I still have a question however.
Is there a story behind your 'muddstopper" handle?
Inquiring minds want to know...

well the story goes something like this. 20 years or so ago, I was into doing some lite landscapeing and hydroseeding. I did some work for a older lady that was having water problems around her house. I regraded the slope and what ever it took to turn the water away and everything dried up .She called me her muddstopper because I got rid of the mud. Of course my helpers thought this was funny so they started calling me muddstopper, so I decided to just go with it. Kind of funny now because nobody around here calls me muddstopper anymore or even knows it used to be my nickname.

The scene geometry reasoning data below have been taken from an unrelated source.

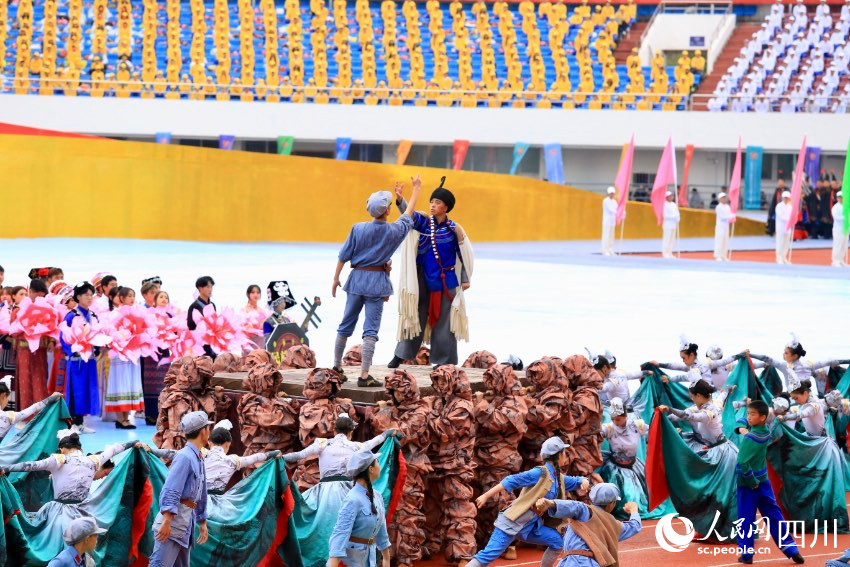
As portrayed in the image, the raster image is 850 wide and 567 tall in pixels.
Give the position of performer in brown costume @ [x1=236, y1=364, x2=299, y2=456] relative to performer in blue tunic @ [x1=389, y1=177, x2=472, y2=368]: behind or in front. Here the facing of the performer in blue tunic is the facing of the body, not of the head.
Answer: in front

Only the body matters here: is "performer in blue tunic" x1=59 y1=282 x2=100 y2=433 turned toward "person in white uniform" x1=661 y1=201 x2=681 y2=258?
no

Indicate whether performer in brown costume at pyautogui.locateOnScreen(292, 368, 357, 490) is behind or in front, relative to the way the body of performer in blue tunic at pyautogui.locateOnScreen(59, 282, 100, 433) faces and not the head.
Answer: in front

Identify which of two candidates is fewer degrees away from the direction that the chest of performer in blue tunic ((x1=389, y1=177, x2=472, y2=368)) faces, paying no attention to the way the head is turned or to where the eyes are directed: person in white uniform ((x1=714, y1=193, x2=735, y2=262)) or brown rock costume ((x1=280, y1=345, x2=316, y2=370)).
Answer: the brown rock costume
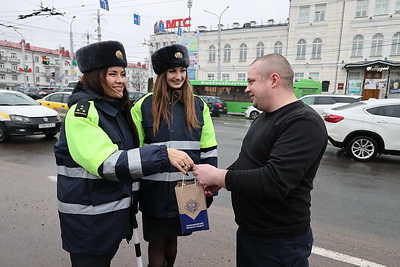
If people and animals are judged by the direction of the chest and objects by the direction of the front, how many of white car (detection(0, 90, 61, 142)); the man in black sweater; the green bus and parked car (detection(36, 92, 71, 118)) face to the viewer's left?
2

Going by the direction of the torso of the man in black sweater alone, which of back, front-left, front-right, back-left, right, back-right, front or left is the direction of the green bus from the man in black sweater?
right

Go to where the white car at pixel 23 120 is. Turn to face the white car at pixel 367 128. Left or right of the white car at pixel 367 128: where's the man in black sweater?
right

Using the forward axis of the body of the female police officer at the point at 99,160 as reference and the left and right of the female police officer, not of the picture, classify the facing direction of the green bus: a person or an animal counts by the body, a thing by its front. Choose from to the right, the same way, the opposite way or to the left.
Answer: the opposite way

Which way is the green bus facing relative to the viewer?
to the viewer's left

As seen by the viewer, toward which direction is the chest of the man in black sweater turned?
to the viewer's left

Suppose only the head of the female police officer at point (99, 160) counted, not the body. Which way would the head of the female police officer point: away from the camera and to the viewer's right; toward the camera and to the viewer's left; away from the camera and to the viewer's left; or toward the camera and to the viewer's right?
toward the camera and to the viewer's right

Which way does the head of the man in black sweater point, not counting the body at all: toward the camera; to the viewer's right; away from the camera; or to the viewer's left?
to the viewer's left

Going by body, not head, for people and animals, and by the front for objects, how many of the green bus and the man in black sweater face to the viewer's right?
0

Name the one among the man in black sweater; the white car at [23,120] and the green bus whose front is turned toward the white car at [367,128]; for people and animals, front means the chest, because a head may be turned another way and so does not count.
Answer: the white car at [23,120]

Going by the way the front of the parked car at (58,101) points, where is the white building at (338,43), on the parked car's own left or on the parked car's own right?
on the parked car's own left

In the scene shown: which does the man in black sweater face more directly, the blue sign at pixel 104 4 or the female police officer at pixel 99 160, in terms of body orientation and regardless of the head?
the female police officer

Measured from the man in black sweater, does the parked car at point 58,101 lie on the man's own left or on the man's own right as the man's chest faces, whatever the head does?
on the man's own right
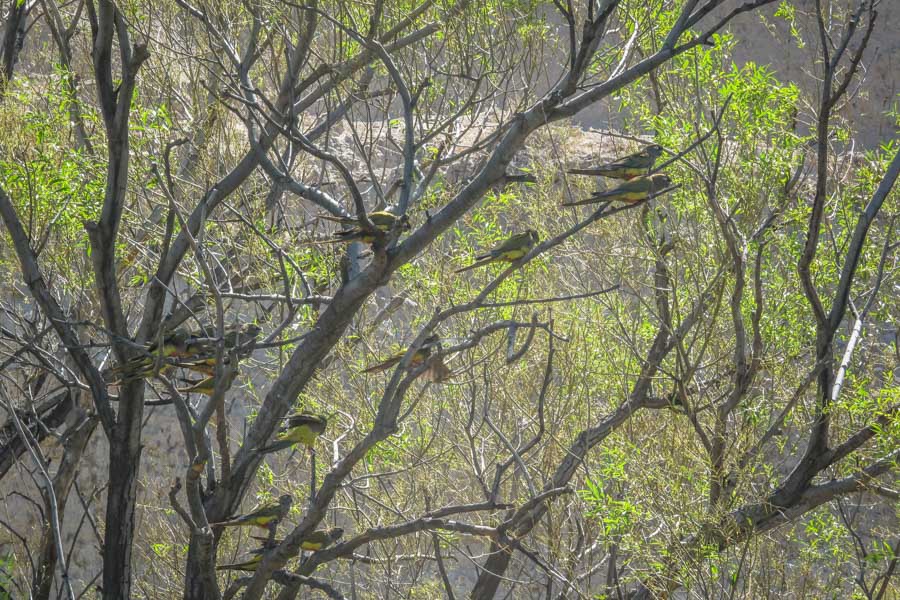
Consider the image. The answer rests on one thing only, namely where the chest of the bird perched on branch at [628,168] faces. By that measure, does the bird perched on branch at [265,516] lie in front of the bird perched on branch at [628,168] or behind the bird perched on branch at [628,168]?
behind

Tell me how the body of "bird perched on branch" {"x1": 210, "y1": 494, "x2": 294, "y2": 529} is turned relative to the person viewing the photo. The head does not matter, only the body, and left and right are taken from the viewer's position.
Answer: facing to the right of the viewer

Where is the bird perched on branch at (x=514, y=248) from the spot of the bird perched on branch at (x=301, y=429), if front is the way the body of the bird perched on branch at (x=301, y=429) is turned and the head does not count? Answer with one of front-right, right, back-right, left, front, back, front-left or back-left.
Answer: front-right

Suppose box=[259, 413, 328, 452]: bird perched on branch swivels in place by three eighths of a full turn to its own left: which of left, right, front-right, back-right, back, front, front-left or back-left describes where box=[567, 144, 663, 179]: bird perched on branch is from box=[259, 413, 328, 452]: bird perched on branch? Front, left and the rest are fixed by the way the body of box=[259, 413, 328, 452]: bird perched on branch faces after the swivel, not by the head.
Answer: back

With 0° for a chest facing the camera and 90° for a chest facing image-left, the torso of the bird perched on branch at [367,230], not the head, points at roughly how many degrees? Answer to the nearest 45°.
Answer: approximately 270°

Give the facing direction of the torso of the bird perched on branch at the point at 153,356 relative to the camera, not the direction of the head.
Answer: to the viewer's right

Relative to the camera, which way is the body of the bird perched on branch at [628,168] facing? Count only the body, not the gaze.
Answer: to the viewer's right

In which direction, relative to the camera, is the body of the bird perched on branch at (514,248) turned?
to the viewer's right

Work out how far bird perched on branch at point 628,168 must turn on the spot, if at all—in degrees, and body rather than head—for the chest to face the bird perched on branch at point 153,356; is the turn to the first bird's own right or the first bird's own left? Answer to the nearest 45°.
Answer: approximately 180°
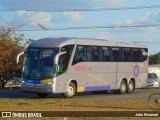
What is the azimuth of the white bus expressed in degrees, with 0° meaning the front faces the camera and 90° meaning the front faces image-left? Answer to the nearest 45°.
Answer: approximately 45°
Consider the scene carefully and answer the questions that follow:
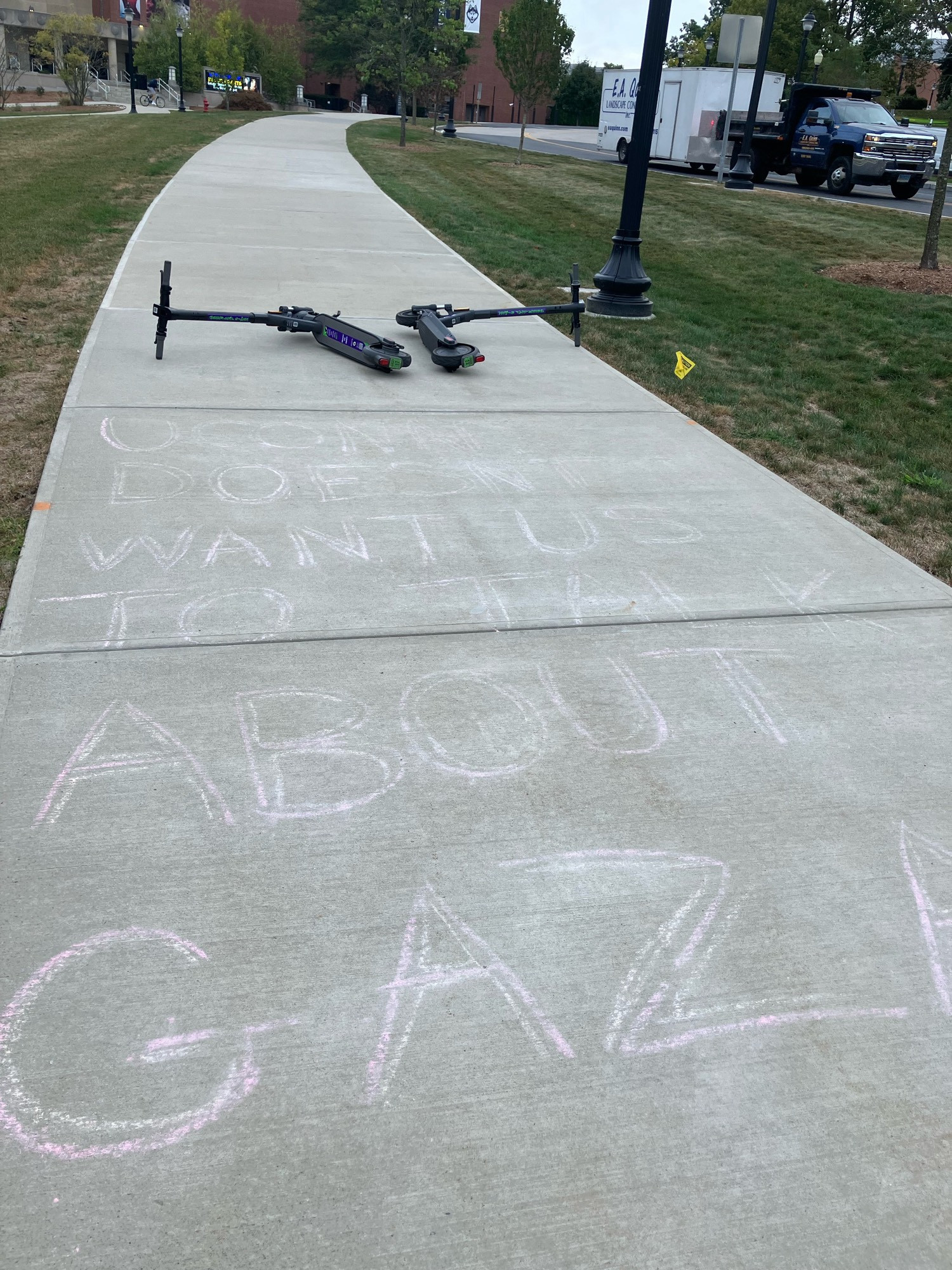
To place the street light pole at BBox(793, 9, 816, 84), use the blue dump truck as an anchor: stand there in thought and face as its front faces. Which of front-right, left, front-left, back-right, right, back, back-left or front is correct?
back-left

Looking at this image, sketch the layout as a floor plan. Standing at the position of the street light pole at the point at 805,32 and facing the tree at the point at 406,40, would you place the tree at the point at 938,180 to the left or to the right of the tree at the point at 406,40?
left

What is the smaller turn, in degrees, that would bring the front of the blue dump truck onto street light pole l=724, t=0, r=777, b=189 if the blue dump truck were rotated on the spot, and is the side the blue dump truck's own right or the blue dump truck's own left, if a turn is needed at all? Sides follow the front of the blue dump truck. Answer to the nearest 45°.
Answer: approximately 135° to the blue dump truck's own right

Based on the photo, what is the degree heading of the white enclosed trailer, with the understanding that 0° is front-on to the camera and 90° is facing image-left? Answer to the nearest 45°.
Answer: approximately 315°

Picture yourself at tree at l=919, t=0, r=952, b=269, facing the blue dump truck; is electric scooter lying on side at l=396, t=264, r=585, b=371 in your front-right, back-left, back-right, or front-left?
back-left

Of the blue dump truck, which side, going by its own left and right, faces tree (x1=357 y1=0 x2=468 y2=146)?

I thought I went into a little to much detail.

I corrected a small detail in my post. I said pumps where measured in cuin/cc per min, and its supposed to be cuin/cc per revolution. For every turn of the pump shaft it displaces a set amount of flow. The faster it turns the more it flows and when it turns fast enough to displace 231cuinmin it will be pumping 1 gpm.

 

[Eikrem]

Some good awnsers!!
Thanks to all for the contribution.
Any of u guys who uses a kickout controll valve,and is able to explane setup?it states maximum kick out pressure is 800 psi. Will that be anough to split the log before the cylinder retracts.also want a cylinder to adjust the knife.
Thanks in advance.

 

[muddstopper]

800psi isnt a lot of pressure, but with a 10in bore cyl it will produce over 30tons of force. With a 5in bore cyl 800psi will only produce about 7.5 tons of force. So the answer of will 800psi be enough to split wood, the answer is yes and no.. It all depends on what kind of wood, how much force does it take to split it, and what other combination of parts you are planning on using to do the work. Then you have to ask yourself how fast do you want to split the wood. With everything being equal with pressure and flow and other varibles such as stroke and shaft size, the 10in bore cyl is going to be about 4 times slower than the 5in cyl. To get the speed you would have to increase pump flow which would also mean increaseing the hp required to produce the flow. With that said, the 800psi required to produce the kickout on the auto return valve is usually used to retract the cyl, not extend. Retracting the cyl is putting pressure on the rod side of the cyl. This side of the cyl piston will have a smaller surface area and will produce much less force than if the pressure in on the opposite side of the piston. Usually this kickout pressure is only needed to retract the cyl and then allow the valve to shift into center position when the cyl is fully retracted. It is not meant to be used to split wood so minimal pressure is only needed to make the cyl retract without load. The control valve should have a adjustable relief that can be set seperately from the retract detent and enable you to adjust for full system pressure on cyl extend and spitting wood.

 

[Eikrem]

Thank u for exlaining.so the 800 psi is not built up on the piston side but on the rod side?? Correct me if I’m wrong. If so I understan.
The cylinder is only 60mm id and rod is 40 mm. Area 28,2. So it will move quickly

 

[muddstopper]

60mm=2.36inches, 50mm=1.57inches. Thats a pretty small cyl for a wood splitter. Yea, at 16gpm it will be pretty fast. at 16gpme it will extend at 14inches persec and retract at 25inches persecond. Way to fast for me. We used to have some 4in bore x 8ft stroke cyl that would cycle 13times permin, but nobody had any hands or fingers around it.

 

[Eikrem]

I know. I’m thinking of upgrade to a 4” and still be fast enough for me.

 

[cantoo]

What kind of wood are you splitting in Norway? I'm assuming birch, spruce and pine? These are normally easier to split woods so your cylinder size can be smaller. I'm splitting nice straight grained ash with a 4 1/2" cylinder I could have gotten away with a 3 1/2" but when the ash is gone I will be splitting maple.